John Kehoe, Partner, Consumer & Technology Business audit and assurance group, said:

These results re-affirm how important the smartphone is in our daily lives and show that it is likely to further consolidate its status as the most successful consumer device. While many people wish they could reduce the extensive amount of time they spend on their smartphones, it is clear that they are the preferred devices for everything from banking to online search, browsing, playing games and shopping.

Reason for Churn: Not using it enough and subscriptions being too expensive are the two main reasons for cancelling a video streaming subscription in the past 12 months.

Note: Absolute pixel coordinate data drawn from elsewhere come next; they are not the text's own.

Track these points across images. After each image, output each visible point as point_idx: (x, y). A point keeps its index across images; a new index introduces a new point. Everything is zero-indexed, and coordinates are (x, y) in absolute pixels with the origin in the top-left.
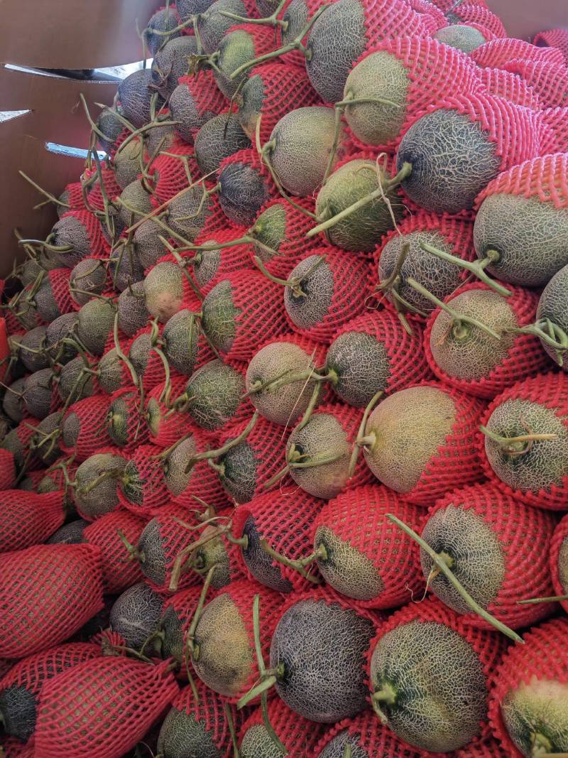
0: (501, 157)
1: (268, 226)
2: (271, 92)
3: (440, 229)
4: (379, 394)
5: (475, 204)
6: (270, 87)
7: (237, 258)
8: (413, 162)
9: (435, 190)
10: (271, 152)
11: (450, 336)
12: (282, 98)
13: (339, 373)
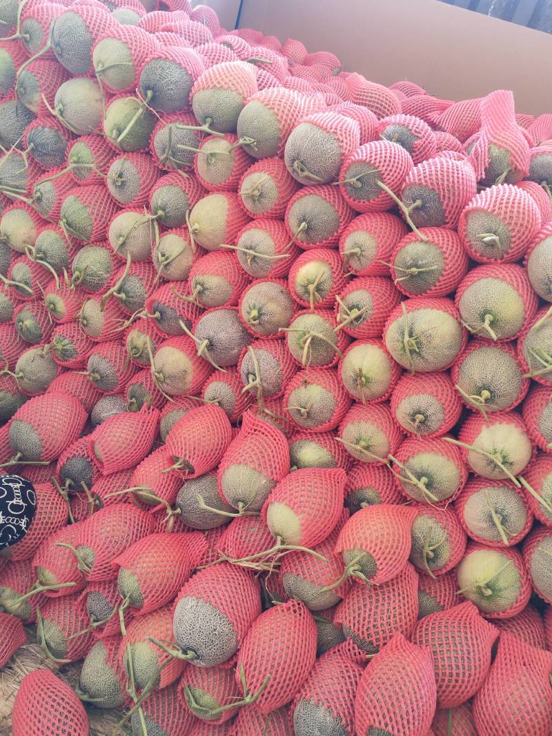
0: (191, 75)
1: (80, 155)
2: (41, 78)
3: (178, 119)
4: (188, 211)
5: (189, 102)
6: (39, 75)
7: (64, 185)
8: (152, 89)
9: (168, 100)
10: (61, 112)
11: (209, 164)
12: (49, 80)
13: (164, 210)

Focus on profitable growth.
 
  • Based on Deloitte’s TMT Predictions, in 2024, streamers are expected to charge more for premium content, fight churn with longer subscriptions, and satisfy bargain hunters with more pricing tiers.
  • More than a decade into the streaming video revolution, media, and entertainment (M&E) companies seem to be realising how hard it is to recoup the historic profits of the pay TV business model. In 2024, Deloitte predicts that the combined number of subscription video on demand tiers offered by the top US providers will more than double between 2022 and 2024: from an average of four options to eight. From cheap ad-supported offerings and gated content to premium tiers with instant access, streamers are expected to shift from growth at all costs to making it easier for all their subscribers to get enough value for the price. Viewers may find it harder to wade through the options, but tiering could help them get more of what they want, and less of what they don’t. 31% of respondents would still prefer to pay a full price subscription with no ads.
  • Over the last 12 months there has also been much coverage around Netflix’s restrictions on account sharing. Based on the responses to our survey only 37% (2022: 35%) of users share their account with other households. The incidence of sharing is most widespread among the youngest age group. Among the 18-24 year old respondents nearly 60% share their account. It is lower amongst the 25-34 years olds at 45%.
  • However, when asked about any crackdown in account sharing just above a third (36%) would consider paying extra to keep sharing a video subscription account, while 7 in 10 would not consider taking out a second account at full price.

SVOD No. of Homes: While the majority of adults (61%) do not share their access to their video subscriptions outside their household, 37% share accounts between two or more households.

Response to Sharing Crackdown: Just above a third (36%) would consider paying extra to keep sharing a video subscription account, while 7 in 10 would not consider taking out a second account at full price.

Watching a new season of a favourite show is the main reason for resubscribing to a video streaming service for 32%. More than 1 in 5 have resubscribed in order to watch content that has moved to the service or because they got a free or discounted rate.